[Exercise data — start]

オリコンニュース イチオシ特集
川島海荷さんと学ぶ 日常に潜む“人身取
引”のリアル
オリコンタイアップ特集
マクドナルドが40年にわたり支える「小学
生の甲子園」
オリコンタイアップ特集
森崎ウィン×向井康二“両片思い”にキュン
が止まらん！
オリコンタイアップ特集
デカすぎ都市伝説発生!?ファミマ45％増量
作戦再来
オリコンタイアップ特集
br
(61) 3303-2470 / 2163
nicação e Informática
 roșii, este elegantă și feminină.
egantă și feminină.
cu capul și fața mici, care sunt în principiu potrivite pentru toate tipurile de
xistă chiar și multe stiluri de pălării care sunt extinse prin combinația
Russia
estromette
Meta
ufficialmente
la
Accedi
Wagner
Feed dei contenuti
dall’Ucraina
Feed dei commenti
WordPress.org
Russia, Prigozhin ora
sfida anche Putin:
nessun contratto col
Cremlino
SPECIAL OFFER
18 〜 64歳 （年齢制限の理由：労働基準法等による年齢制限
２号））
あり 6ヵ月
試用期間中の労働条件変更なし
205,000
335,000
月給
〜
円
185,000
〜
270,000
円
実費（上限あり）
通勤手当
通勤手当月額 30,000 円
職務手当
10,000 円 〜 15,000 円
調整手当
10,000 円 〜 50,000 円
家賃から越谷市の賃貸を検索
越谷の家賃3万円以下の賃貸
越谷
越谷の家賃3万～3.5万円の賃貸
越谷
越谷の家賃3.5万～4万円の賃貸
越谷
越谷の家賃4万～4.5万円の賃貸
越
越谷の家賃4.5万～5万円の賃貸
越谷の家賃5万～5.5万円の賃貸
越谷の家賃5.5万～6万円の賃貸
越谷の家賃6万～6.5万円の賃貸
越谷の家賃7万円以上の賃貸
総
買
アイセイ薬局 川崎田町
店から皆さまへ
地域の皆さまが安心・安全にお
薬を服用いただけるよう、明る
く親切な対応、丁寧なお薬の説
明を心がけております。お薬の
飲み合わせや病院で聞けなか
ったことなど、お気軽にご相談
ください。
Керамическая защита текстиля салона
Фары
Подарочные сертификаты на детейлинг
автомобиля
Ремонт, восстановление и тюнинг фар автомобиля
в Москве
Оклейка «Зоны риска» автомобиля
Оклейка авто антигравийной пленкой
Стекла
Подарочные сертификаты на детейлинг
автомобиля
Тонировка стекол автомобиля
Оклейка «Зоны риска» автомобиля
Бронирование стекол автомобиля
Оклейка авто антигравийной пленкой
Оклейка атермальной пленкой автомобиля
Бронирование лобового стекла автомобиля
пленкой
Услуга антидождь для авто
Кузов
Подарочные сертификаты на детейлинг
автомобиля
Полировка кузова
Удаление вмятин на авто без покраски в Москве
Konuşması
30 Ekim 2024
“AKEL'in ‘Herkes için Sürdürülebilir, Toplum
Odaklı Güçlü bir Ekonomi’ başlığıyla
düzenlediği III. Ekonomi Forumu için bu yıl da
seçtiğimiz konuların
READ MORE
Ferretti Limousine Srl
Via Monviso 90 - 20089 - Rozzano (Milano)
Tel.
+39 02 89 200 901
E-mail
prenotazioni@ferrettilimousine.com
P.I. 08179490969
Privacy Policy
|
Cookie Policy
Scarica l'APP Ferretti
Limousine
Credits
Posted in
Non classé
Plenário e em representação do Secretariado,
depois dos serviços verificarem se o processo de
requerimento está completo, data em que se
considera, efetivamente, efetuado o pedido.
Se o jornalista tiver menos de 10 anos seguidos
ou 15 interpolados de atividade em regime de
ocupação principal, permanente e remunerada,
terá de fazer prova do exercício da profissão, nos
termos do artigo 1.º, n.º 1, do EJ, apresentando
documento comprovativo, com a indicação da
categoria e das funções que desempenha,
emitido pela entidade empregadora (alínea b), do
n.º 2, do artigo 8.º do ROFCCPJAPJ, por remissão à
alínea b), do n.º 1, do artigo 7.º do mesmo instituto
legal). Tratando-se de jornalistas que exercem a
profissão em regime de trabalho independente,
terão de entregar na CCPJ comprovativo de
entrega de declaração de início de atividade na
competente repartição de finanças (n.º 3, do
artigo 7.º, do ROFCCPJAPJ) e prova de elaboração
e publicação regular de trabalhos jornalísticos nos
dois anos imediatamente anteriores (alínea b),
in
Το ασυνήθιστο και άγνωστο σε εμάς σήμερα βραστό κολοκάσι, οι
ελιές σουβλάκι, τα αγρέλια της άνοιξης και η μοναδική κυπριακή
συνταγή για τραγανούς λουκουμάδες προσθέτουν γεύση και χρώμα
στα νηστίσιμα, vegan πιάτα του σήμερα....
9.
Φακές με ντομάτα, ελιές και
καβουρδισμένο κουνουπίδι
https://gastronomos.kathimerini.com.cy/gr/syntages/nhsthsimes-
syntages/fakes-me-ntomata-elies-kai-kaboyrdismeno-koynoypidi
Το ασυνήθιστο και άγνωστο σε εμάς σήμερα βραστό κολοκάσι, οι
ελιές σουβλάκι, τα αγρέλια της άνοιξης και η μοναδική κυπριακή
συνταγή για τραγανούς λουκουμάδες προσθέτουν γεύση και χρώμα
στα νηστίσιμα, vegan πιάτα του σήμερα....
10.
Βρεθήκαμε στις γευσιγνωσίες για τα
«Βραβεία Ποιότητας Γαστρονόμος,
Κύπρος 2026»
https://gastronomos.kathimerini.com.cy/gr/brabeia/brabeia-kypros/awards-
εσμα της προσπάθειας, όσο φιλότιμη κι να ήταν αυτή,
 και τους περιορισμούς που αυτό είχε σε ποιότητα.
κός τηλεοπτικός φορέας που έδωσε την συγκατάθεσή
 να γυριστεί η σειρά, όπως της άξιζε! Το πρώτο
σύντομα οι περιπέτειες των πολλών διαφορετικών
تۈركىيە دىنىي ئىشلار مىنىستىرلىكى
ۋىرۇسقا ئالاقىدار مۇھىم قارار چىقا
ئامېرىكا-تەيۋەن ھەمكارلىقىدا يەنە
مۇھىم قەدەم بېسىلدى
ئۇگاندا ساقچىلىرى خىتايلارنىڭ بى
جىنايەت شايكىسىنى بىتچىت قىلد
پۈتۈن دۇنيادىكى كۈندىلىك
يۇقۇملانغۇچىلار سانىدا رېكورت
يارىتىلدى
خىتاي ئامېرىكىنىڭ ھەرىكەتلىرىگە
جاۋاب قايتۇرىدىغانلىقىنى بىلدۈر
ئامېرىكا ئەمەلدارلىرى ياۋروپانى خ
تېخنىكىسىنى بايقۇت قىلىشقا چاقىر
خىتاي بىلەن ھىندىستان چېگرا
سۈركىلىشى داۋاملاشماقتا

[Exercise data — finish]

» Goal of the exercise
All of the data, from the first line to the last, should be written out exactly.

» Task answer
オリコンニュース イチオシ特集
川島海荷さんと学ぶ 日常に潜む“人身取
引”のリアル
オリコンタイアップ特集
マクドナルドが40年にわたり支える「小学
生の甲子園」
オリコンタイアップ特集
森崎ウィン×向井康二“両片思い”にキュン
が止まらん！
オリコンタイアップ特集
デカすぎ都市伝説発生!?ファミマ45％増量
作戦再来
オリコンタイアップ特集
br
(61) 3303-2470 / 2163
nicação e Informática
 roșii, este elegantă și feminină.
egantă și feminină.
cu capul și fața mici, care sunt în principiu potrivite pentru toate tipurile de
xistă chiar și multe stiluri de pălării care sunt extinse prin combinația
Russia
estromette
Meta
ufficialmente
la
Accedi
Wagner
Feed dei contenuti
dall’Ucraina
Feed dei commenti
WordPress.org
Russia, Prigozhin ora
sfida anche Putin:
nessun contratto col
Cremlino
SPECIAL OFFER
18 〜 64歳 （年齢制限の理由：労働基準法等による年齢制限
２号））
あり 6ヵ月
試用期間中の労働条件変更なし
205,000
335,000
月給
〜
円
185,000
〜
270,000
円
実費（上限あり）
通勤手当
通勤手当月額 30,000 円
職務手当
10,000 円 〜 15,000 円
調整手当
10,000 円 〜 50,000 円
家賃から越谷市の賃貸を検索
越谷の家賃3万円以下の賃貸
越谷
越谷の家賃3万～3.5万円の賃貸
越谷
越谷の家賃3.5万～4万円の賃貸
越谷
越谷の家賃4万～4.5万円の賃貸
越
越谷の家賃4.5万～5万円の賃貸
越谷の家賃5万～5.5万円の賃貸
越谷の家賃5.5万～6万円の賃貸
越谷の家賃6万～6.5万円の賃貸
越谷の家賃7万円以上の賃貸
総
買
アイセイ薬局 川崎田町
店から皆さまへ
地域の皆さまが安心・安全にお
薬を服用いただけるよう、明る
く親切な対応、丁寧なお薬の説
明を心がけております。お薬の
飲み合わせや病院で聞けなか
ったことなど、お気軽にご相談
ください。
Керамическая защита текстиля салона
Фары
Подарочные сертификаты на детейлинг
автомобиля
Ремонт, восстановление и тюнинг фар автомобиля
в Москве
Оклейка «Зоны риска» автомобиля
Оклейка авто антигравийной пленкой
Стекла
Подарочные сертификаты на детейлинг
автомобиля
Тонировка стекол автомобиля
Оклейка «Зоны риска» автомобиля
Бронирование стекол автомобиля
Оклейка авто антигравийной пленкой
Оклейка атермальной пленкой автомобиля
Бронирование лобового стекла автомобиля
пленкой
Услуга антидождь для авто
Кузов
Подарочные сертификаты на детейлинг
автомобиля
Полировка кузова
Удаление вмятин на авто без покраски в Москве
Konuşması
30 Ekim 2024
“AKEL'in ‘Herkes için Sürdürülebilir, Toplum
Odaklı Güçlü bir Ekonomi’ başlığıyla
düzenlediği III. Ekonomi Forumu için bu yıl da
seçtiğimiz konuların
READ MORE
Ferretti Limousine Srl
Via Monviso 90 - 20089 - Rozzano (Milano)
Tel.
+39 02 89 200 901
E-mail
prenotazioni@ferrettilimousine.com
P.I. 08179490969
Privacy Policy
|
Cookie Policy
Scarica l'APP Ferretti
Limousine
Credits
Posted in
Non classé
Plenário e em representação do Secretariado,
depois dos serviços verificarem se o processo de
requerimento está completo, data em que se
considera, efetivamente, efetuado o pedido.
Se o jornalista tiver menos de 10 anos seguidos
ou 15 interpolados de atividade em regime de
ocupação principal, permanente e remunerada,
terá de fazer prova do exercício da profissão, nos
termos do artigo 1.º, n.º 1, do EJ, apresentando
documento comprovativo, com a indicação da
categoria e das funções que desempenha,
emitido pela entidade empregadora (alínea b), do
n.º 2, do artigo 8.º do ROFCCPJAPJ, por remissão à
alínea b), do n.º 1, do artigo 7.º do mesmo instituto
legal). Tratando-se de jornalistas que exercem a
profissão em regime de trabalho independente,
terão de entregar na CCPJ comprovativo de
entrega de declaração de início de atividade na
competente repartição de finanças (n.º 3, do
artigo 7.º, do ROFCCPJAPJ) e prova de elaboração
e publicação regular de trabalhos jornalísticos nos
dois anos imediatamente anteriores (alínea b),
in
Το ασυνήθιστο και άγνωστο σε εμάς σήμερα βραστό κολοκάσι, οι
ελιές σουβλάκι, τα αγρέλια της άνοιξης και η μοναδική κυπριακή
συνταγή για τραγανούς λουκουμάδες προσθέτουν γεύση και χρώμα
στα νηστίσιμα, vegan πιάτα του σήμερα....
9.
Φακές με ντομάτα, ελιές και
καβουρδισμένο κουνουπίδι
https://gastronomos.kathimerini.com.cy/gr/syntages/nhsthsimes-
syntages/fakes-me-ntomata-elies-kai-kaboyrdismeno-koynoypidi
Το ασυνήθιστο και άγνωστο σε εμάς σήμερα βραστό κολοκάσι, οι
ελιές σουβλάκι, τα αγρέλια της άνοιξης και η μοναδική κυπριακή
συνταγή για τραγανούς λουκουμάδες προσθέτουν γεύση και χρώμα
στα νηστίσιμα, vegan πιάτα του σήμερα....
10.
Βρεθήκαμε στις γευσιγνωσίες για τα
«Βραβεία Ποιότητας Γαστρονόμος,
Κύπρος 2026»
https://gastronomos.kathimerini.com.cy/gr/brabeia/brabeia-kypros/awards-
εσμα της προσπάθειας, όσο φιλότιμη κι να ήταν αυτή,
 και τους περιορισμούς που αυτό είχε σε ποιότητα.
κός τηλεοπτικός φορέας που έδωσε την συγκατάθεσή
 να γυριστεί η σειρά, όπως της άξιζε! Το πρώτο
σύντομα οι περιπέτειες των πολλών διαφορετικών
تۈركىيە دىنىي ئىشلار مىنىستىرلىكى
ۋىرۇسقا ئالاقىدار مۇھىم قارار چىقا
ئامېرىكا-تەيۋەن ھەمكارلىقىدا يەنە
مۇھىم قەدەم بېسىلدى
ئۇگاندا ساقچىلىرى خىتايلارنىڭ بى
جىنايەت شايكىسىنى بىتچىت قىلد
پۈتۈن دۇنيادىكى كۈندىلىك
يۇقۇملانغۇچىلار سانىدا رېكورت
يارىتىلدى
خىتاي ئامېرىكىنىڭ ھەرىكەتلىرىگە
جاۋاب قايتۇرىدىغانلىقىنى بىلدۈر
ئامېرىكا ئەمەلدارلىرى ياۋروپانى خ
تېخنىكىسىنى بايقۇت قىلىشقا چاقىر
خىتاي بىلەن ھىندىستان چېگرا
سۈركىلىشى داۋاملاشماقتا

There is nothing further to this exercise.